Step 9: Platform Launch
Before launching the site, you need to conduct a marketing campaign, offering first users - borrowers and investors - discounts, lower (or higher for investors) interest rates, more loyal conditions for granting a loan and the like. But you need to remember about:
- Scammers who want to get a loan and disappear. There are a lot of such people at the start, as there is a chance to find loopholes in the risk assessment or user identification algorithm.
- Hackers who can launch phishing resources, try to hack a website or launch a DDoS attack (ordered by competitors).
Step 10: Starting the Technical Support Service
Despite all the precautions, testing and debugging, the platform after launch will almost guaranteed to contain errors and bugs. And most likely, they will not be detected by full-time specialists, but by users. Therefore, it is important to quickly start a support service that will work with the maximum load in the first few months.
Thanks to this will succeed:
- Catch and destroy most of the errors and bugs.

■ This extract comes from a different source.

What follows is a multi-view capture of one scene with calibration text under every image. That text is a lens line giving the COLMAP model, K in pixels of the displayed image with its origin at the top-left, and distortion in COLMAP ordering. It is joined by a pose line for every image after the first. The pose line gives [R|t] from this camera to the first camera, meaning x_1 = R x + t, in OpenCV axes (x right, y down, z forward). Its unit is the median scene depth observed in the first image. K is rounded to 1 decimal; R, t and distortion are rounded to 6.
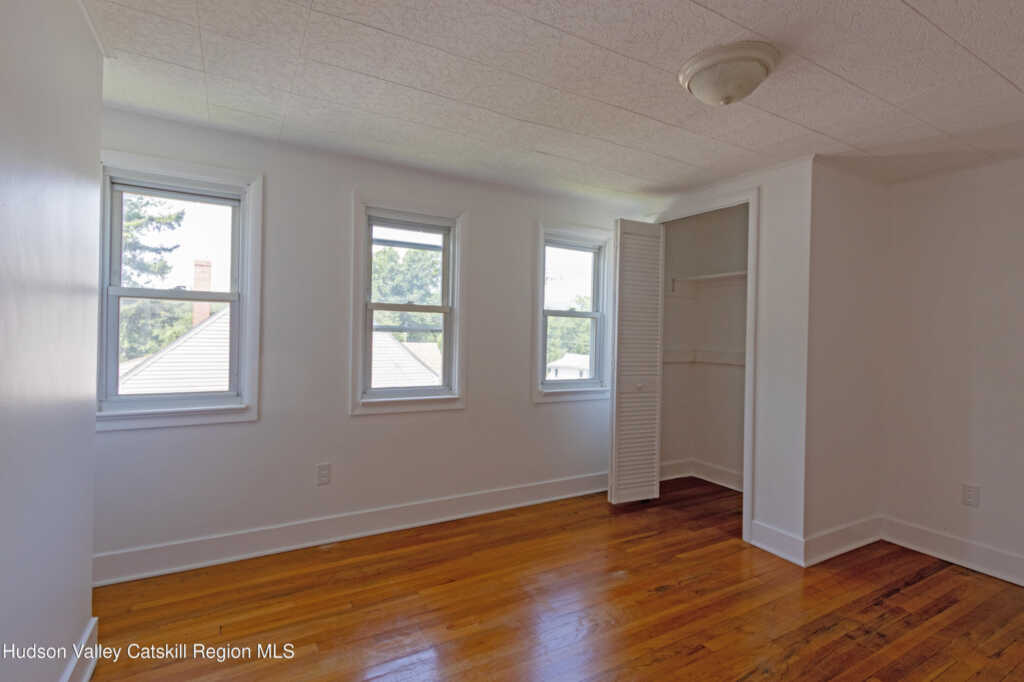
lens RADIAL K [[468.8, 0, 495.3], [0, 468.8, 323.5], [0, 0, 1]] dist [0.002901, -0.000957]
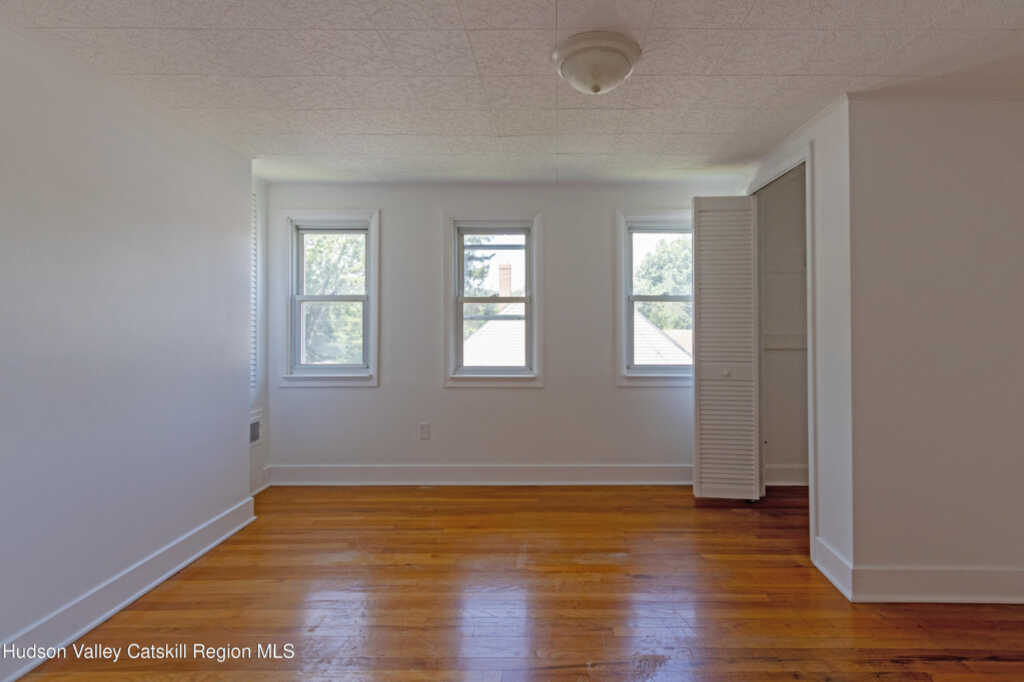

- Understand what was missed at the time of development, and promptly add missing features, elements or instructions.
- Get feedback from users and understand what needs to be improved to make the platform more convenient and understandable.
How to comply with government regulations
Hire a lawyer. The lending market is highly regulated, so a lawyer in the state is a prerequisite for the work of any organization that is engaged in business in this segment. You need to hire a lawyer before you:
- draw up standard loan agreements;
- sign the first loan and / or investment agreement.
Work with banking professionals. A startup team must have at least one person with education and experience in the banking sector. It is needed to ensure the relevance of credit products and the compliance of procedures with industry standards. In particular, it is necessary to ensure compliance with the Law on Electronic Transfer of Funds, the Law on Private Credit Reporting and the Law on Bank Secrets.
Establish anti-discrimination policy. Federal consumer credit laws prohibit the use of discriminatory lending practices (not all, there are exceptions).
Example of indirect discrimination. Source of the image: topsimages
One should also be aware of indirect discrimination, when seemingly neutral on paper criteria for selecting borrowers in practice put representatives of a certain group of people at a disadvantage compared to other groups.